# Need Help with correct Fastback wheel sizes



## eric5893 (Jun 6, 2013)

So i just bought a 68 schwinn stingray fastback frame to build up for me and my son. Trying to build it like it originally came from factory. Puzzled as to which rim size is accurate for front and rear- see so many sizes on ebay(s-2, s-5, s-7's ????) i believe the rear is supposed to have a 20x 2 and 3/8 slick tire? What is correct rim? My bike is a 5 speed stick.
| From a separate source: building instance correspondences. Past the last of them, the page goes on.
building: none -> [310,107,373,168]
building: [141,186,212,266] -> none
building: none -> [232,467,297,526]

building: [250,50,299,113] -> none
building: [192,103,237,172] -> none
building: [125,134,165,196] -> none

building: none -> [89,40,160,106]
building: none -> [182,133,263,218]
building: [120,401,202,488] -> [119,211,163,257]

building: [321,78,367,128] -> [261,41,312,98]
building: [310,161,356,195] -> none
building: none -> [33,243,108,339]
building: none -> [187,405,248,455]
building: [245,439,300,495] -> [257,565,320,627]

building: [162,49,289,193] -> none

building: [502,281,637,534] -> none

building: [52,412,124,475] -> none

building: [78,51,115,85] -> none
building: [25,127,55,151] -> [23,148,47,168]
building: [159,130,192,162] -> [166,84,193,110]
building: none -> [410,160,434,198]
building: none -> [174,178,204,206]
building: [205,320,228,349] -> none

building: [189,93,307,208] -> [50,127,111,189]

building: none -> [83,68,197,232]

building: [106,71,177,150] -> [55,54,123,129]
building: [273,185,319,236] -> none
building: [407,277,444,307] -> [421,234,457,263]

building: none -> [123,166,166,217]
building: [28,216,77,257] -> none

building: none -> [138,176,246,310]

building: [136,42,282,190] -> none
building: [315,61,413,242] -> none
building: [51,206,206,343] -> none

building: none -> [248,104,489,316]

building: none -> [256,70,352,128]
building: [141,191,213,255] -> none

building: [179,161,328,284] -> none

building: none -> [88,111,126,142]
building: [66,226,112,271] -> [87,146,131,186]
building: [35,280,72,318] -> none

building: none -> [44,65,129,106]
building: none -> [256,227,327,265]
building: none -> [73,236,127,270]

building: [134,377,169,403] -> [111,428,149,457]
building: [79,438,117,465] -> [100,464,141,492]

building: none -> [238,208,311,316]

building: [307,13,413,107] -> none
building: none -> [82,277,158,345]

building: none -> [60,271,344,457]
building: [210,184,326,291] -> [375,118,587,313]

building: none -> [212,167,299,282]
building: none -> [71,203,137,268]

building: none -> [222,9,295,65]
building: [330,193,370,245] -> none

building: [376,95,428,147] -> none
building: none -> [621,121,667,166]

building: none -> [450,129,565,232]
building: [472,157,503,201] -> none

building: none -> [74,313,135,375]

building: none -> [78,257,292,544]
I look forward to any info regarding this model.


----------



## Mybluevw (Jun 6, 2013)

The correct wheels are schwinn S-5 or S-6 depending on the year. The tires are schwinn specific and should be 1-3/8" . Fastbacks came with a narrow slick rear tire. The tires were reproduced in the 90s and are still around. Try ebay or maybe memory lane. 
The other option is to find some non schwinn wheels that will work, that will open up your tire options a bunch.
You may find some more information on the muscle bike forum...  http://musclebikeforums.yuku.com/

Good luck with the project


----------



## Mybluevw (Jun 6, 2013)

Ebay link for the correct tires

http://www.ebay.com/itm/Schwinn-Sti...309?pt=LH_DefaultDomain_0&hash=item4d0d2c6225

I have a friend who probably has the correct rims if you end up needing them...Send me a PM and I will follow up


----------



## eric5893 (Jun 6, 2013)

*Thanks for the wheel help*

I appreciate your input. Think I have a set of wheels lined up. If they fall through I will be in touch.

Thanks again


----------